Tally up the lines below that contain the word "pinky" and give the total alone.

-.-.-

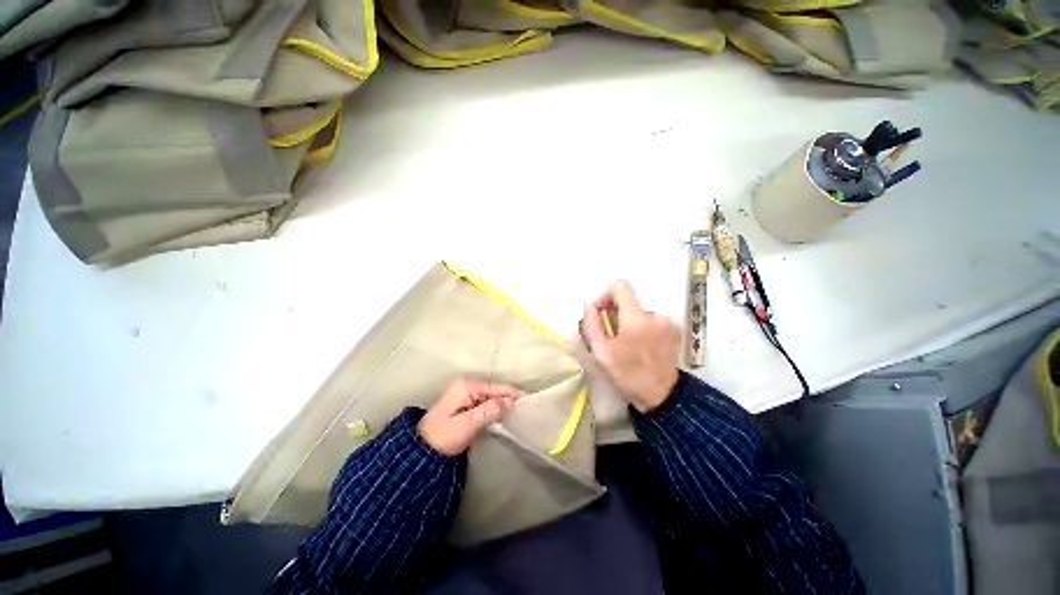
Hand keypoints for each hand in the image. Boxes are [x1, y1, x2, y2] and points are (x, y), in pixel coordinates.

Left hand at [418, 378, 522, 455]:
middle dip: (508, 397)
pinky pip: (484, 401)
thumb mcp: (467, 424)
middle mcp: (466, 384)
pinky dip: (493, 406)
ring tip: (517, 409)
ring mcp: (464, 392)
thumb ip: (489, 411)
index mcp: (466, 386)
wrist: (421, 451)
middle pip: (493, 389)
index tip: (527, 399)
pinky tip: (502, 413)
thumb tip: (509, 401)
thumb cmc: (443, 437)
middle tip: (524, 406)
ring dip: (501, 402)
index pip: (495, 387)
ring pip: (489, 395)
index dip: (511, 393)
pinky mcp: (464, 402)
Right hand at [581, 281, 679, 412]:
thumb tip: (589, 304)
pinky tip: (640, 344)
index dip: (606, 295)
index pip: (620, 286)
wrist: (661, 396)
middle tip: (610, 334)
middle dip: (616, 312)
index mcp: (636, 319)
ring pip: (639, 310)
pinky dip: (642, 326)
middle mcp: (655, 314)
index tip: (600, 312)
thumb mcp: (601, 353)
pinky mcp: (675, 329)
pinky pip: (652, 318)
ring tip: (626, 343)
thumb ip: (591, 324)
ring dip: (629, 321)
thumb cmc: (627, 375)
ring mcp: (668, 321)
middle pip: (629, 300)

-.-.-

Reply
8